What looms for an Obama presidency?

What looms for an Obama presidency? Will we have a leader who slides along with conventional Democratic politics or one who remembers his campaign calls for change, and then pushes for some that have true fiber?

I have doubts that President Obama will rise above the ordinary. Omens have occurred already.

His choice of Rick Warren to offer prayers at the inauguration legitimized the Saddleback pastor’s bigoted campaign to have his heterosexual definition of marriage be the only definition. On the Warren inclusion, Obama whiffed. But let it pass for now.

Doubt number one involves Obama and the Pentagon, that he will effectively heel it and bring to an overdue end a foreign policy based on military, not moral, might. His choice of the warrior James L. Jones, a former general and Marine Corps commandant, as the national security adviser signals a lurch in the opposite direction.

A favorite of the Bush administration who was appointed to posts by both Condoleezza Rice and Paul Wolfowitz, the hawkish Jones said, for example, in May 2006 that NATO needs to increase flexing its biceps: “We still have to understand that our forces, when they’re committed, have to be ... committed relatively caveat-free: with a minimum number of national restrictions as to how our commanders can use those forces.” Translation: Citizens and civil authorities, butt out.

Domestically, I doubt that President Obama will seriously back the efforts of fellow Democratic Sen. James Webb (Va.) to reform the U.S. prison system. After decades of irrational and excessively punitive policies, from the Rockefeller drug laws of the 1970s to the 1990s abolition of parole in Virginia, a politician has finally risen up to say that the “criminal justice system as we understand it … is broken.” It is arbitrary, racist and ineffective, whether found in the incarceration of drug addicts and the mentally ill or long sentences.

Obama is surely aware of all this, but it’s unlikely he will risk grabbing the high-voltage third rail of American politics: the “soft on crime” label. Webb is owed praise for taking on a cause that promises little political gain for him but assures large amounts of personal satisfaction should his work lead to an overhaul.

In his attempts at reforming the health-care system, I doubt if Obama will risk offending that part of the public that is causing much of the breakdown: no, not larcenous insurance companies, not HMOs, not thieving pharmaceuticals.

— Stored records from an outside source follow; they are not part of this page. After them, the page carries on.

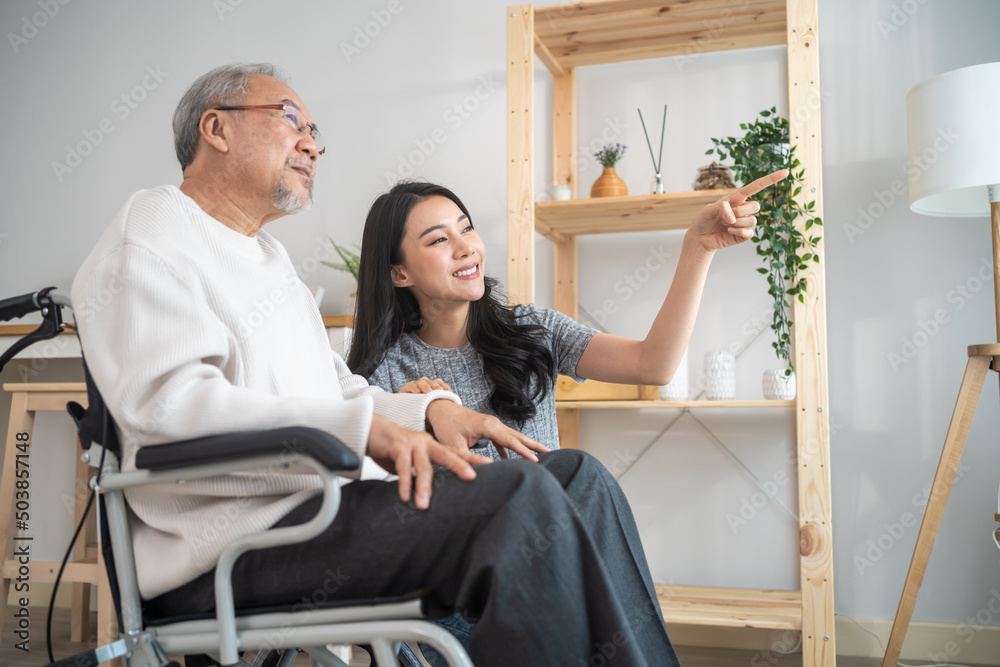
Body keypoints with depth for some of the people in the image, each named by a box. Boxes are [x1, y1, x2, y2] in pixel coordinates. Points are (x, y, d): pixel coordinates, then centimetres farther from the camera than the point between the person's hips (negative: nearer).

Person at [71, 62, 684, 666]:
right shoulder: (151, 235, 1)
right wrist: (362, 427, -24)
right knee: (517, 499, -27)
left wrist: (432, 410, 2)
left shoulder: (269, 258, 29)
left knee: (577, 476, -4)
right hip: (229, 539, -8)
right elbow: (165, 400, -17)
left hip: (320, 502, 9)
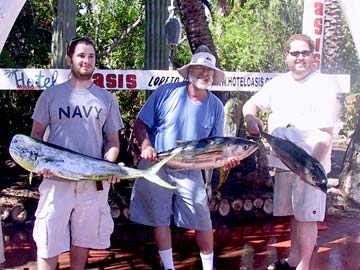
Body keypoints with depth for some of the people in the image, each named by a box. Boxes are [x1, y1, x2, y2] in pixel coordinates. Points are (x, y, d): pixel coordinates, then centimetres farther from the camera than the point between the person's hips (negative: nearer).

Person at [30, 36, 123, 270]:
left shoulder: (106, 99, 8)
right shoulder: (51, 95, 3)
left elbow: (113, 141, 11)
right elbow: (36, 134, 6)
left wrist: (108, 166, -8)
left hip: (94, 182, 2)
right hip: (56, 180, -2)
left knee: (83, 238, 13)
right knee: (49, 241, 1)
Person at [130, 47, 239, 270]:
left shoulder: (216, 105, -1)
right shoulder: (166, 92, -7)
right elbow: (139, 125, -3)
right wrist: (146, 146, -21)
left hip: (190, 172, 1)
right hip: (156, 167, -1)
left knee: (203, 223, 2)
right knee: (160, 221, 8)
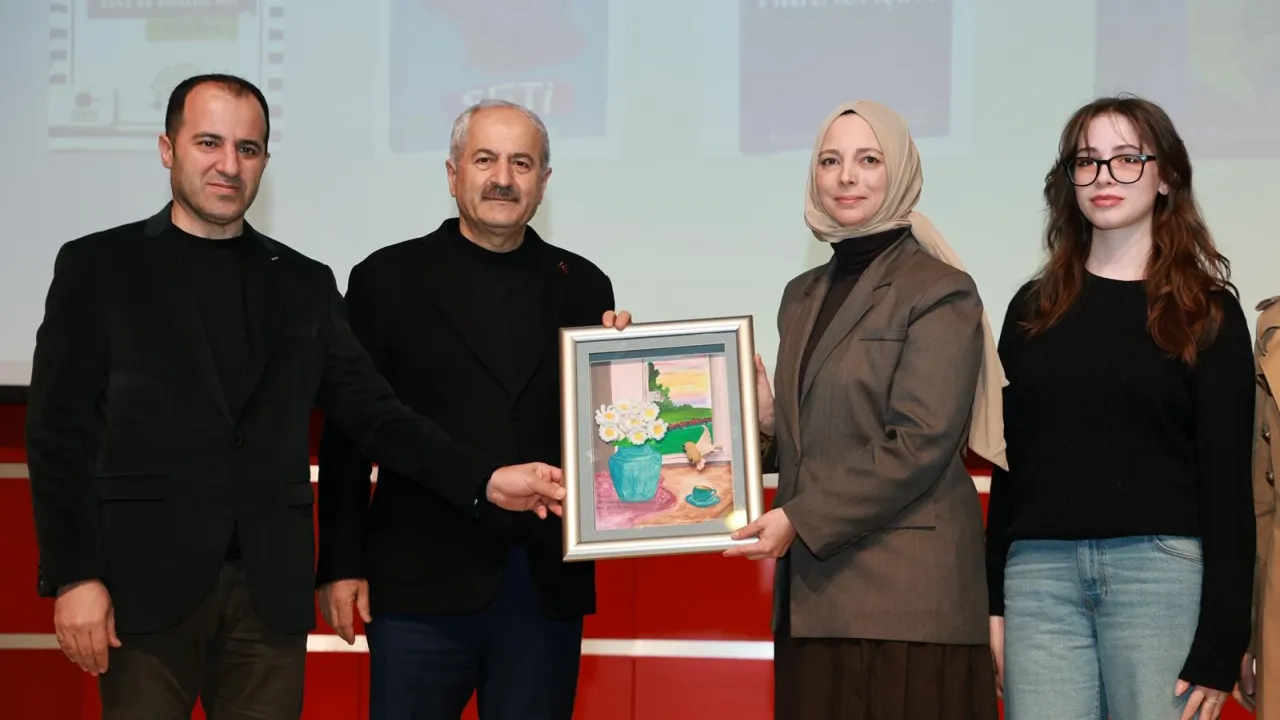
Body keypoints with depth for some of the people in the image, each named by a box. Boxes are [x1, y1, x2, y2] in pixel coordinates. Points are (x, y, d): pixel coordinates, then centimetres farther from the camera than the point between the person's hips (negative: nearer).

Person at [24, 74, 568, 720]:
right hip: (147, 586, -2)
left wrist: (487, 481, -5)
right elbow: (59, 432, 1)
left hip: (270, 593, 3)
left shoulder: (304, 284, 14)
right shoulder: (97, 266, 5)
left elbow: (372, 414, 9)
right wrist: (73, 576, -8)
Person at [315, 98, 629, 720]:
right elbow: (348, 435, 2)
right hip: (423, 582, -2)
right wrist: (341, 568, -3)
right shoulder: (388, 279, 3)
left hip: (546, 587, 2)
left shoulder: (582, 287, 9)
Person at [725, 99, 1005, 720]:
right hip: (813, 594, 6)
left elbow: (920, 444, -12)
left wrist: (800, 520, -13)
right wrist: (768, 421, 1)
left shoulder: (938, 292, -4)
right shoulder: (804, 296, 18)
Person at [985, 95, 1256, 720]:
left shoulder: (1206, 312, 4)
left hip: (1163, 570, -2)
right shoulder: (1033, 307, 14)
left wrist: (1220, 641, -8)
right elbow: (1008, 460, 13)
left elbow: (1226, 479, -1)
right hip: (1039, 572, 3)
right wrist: (991, 600, 6)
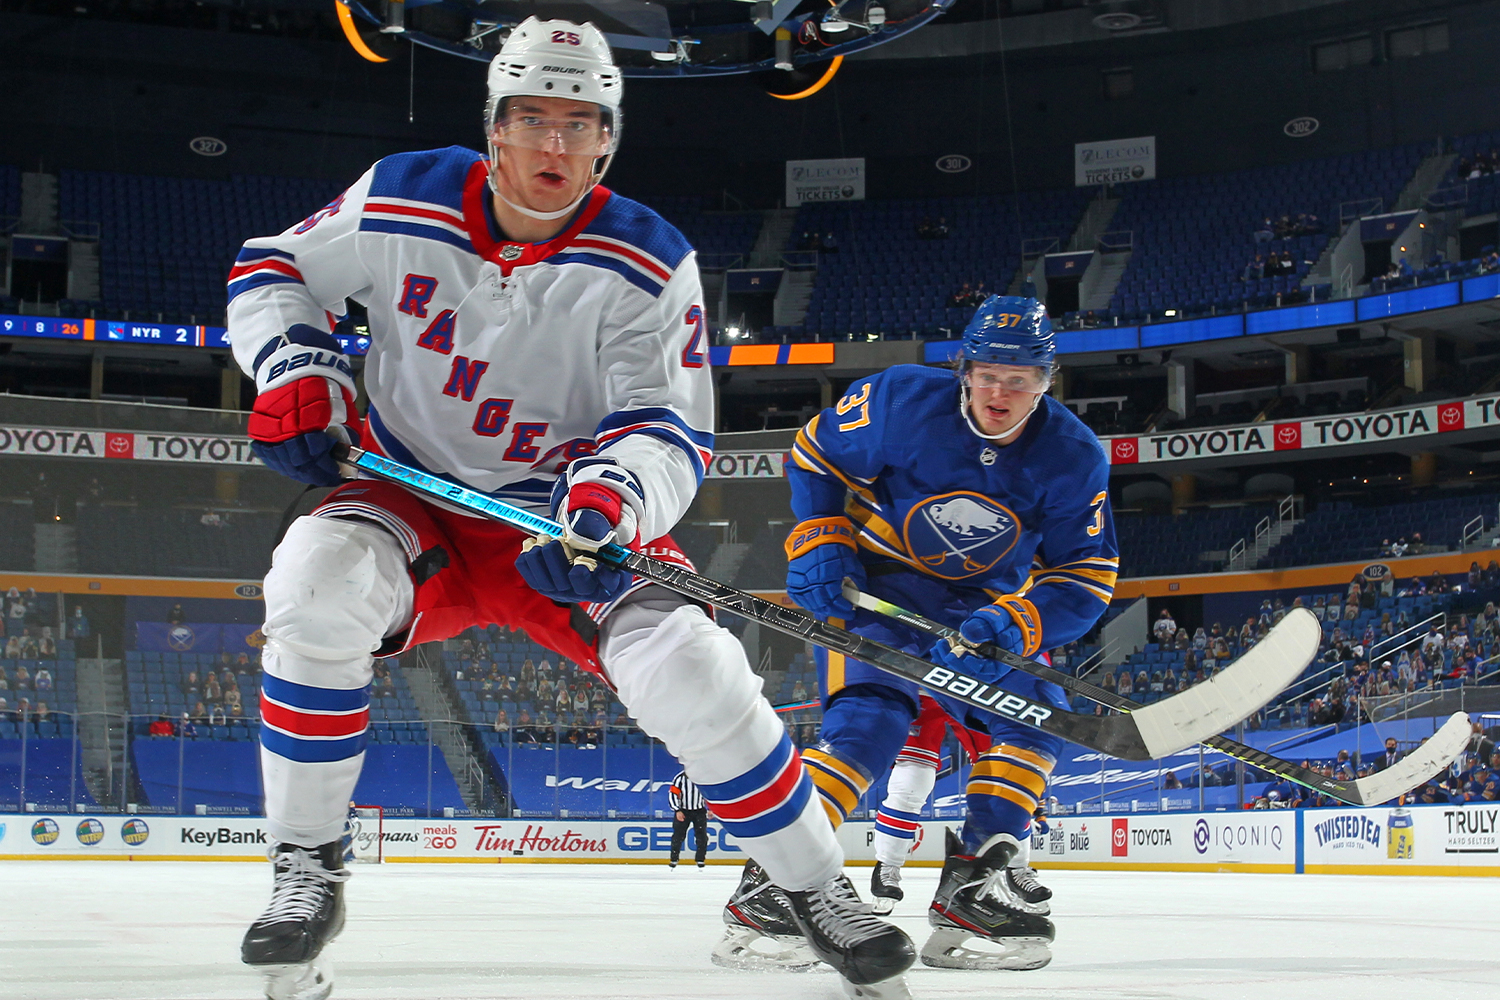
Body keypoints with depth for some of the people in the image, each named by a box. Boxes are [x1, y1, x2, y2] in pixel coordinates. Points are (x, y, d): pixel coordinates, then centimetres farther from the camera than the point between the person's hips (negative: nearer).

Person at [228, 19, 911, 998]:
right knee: (318, 576, -33)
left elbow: (672, 430, -17)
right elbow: (273, 267, 6)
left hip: (563, 515, 0)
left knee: (688, 668, -24)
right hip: (413, 501, 1)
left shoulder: (649, 265, -14)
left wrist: (611, 495, -40)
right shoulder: (401, 202, -10)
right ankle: (306, 871, -16)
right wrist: (294, 367, -14)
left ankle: (820, 890, 0)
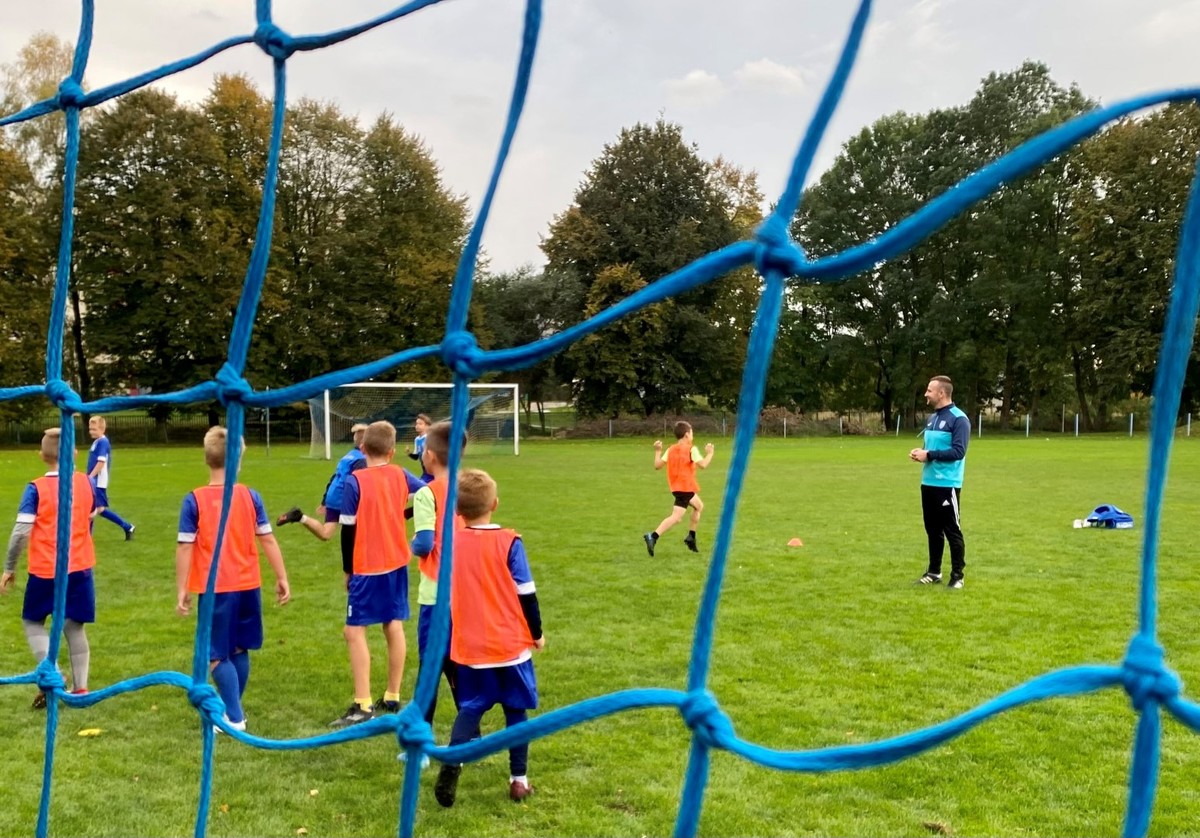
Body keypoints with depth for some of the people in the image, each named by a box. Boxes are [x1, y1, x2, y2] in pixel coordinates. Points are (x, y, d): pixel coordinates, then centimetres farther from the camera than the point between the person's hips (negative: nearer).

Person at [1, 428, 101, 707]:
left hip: (45, 570, -3)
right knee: (74, 627, 11)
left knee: (33, 622, 16)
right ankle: (80, 689, 10)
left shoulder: (36, 489, -12)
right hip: (79, 568, 3)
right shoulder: (87, 483, 0)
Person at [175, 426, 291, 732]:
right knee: (239, 650, 17)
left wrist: (181, 590, -2)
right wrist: (282, 578, 7)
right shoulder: (250, 495, -2)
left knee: (217, 656, 6)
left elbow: (185, 547, -9)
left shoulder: (194, 500, -8)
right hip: (248, 585, 3)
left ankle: (235, 718, 3)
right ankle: (232, 709, 30)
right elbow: (267, 539, 0)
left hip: (214, 588, -3)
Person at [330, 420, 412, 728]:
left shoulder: (355, 480, -13)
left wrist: (349, 569, 2)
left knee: (354, 631, -3)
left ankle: (363, 706, -7)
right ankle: (393, 697, 18)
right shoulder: (400, 475, 1)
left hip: (368, 567, -6)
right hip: (397, 563, 6)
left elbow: (348, 529, -9)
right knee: (394, 627, 11)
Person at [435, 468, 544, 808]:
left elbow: (444, 595, 8)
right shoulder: (508, 542, -11)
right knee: (516, 711, 11)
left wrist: (453, 636, 22)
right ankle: (518, 779, 15)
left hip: (470, 647, 2)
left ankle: (451, 762, -9)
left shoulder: (450, 544, -1)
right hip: (511, 645, -2)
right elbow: (526, 594, -8)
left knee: (469, 708, 12)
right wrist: (537, 633, 6)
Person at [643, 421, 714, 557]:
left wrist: (657, 451, 15)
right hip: (686, 487, -8)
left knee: (699, 506, 27)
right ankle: (653, 537, -29)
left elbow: (657, 465, 2)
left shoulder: (671, 449, 10)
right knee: (676, 517, -12)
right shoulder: (691, 449, -7)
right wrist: (709, 453, -1)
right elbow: (703, 464, -18)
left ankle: (691, 537, 26)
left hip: (676, 487, 8)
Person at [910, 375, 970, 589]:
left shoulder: (959, 419, -13)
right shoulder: (932, 418, 15)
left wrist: (928, 455, -19)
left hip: (947, 484, -8)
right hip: (928, 482, 8)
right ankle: (934, 572, 23)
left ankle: (957, 575, 8)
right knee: (933, 529, 14)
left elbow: (958, 452, -20)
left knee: (952, 531, -1)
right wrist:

It’s the unfit misfits, those unhealthy Americans engorging on the usual negatives — fast food and junk food washed down with soda or alcohol, and worsened by the lack of exercise, and a smoking habit thrown in.

Obama, a committed exerciser, could use his office to get the country on the kind of health kick that would decrease the billions of dollars now spent on curing diseases and illnesses induced by negative behavior. He would be ridiculed as the chief of the Food Police. He’d be mocked as President Aerobic. He’d be attacked by the McDonald’s-Burger King-Budweiser lobby. But he’d radically improve the health of the nation, and pull it off by the power of inspiration, not legislation.

On reviving the economy, all a $775 billion stimulus package can do is return the country to its delusions that the good times will roll again and that no personal sacrifices are needed and surely no collective ones. I doubt if Obama, as a politician, has it in him to tell the country that we have been mentally ill all these decades in embracing the unreality that we can spend as if there is no tomorrow. Under Obama, tomorrow is now, with a foreclosure on the American house of cards. He could explain this in his inauguration speech and later in his first State of the Union address, and begin the nation’s therapy.

Will he? Count me as a doubter, but one who is ready to be proven wrong.

(Colman McCarthy teaches peace studies at colleges and high schools in the Washington area.)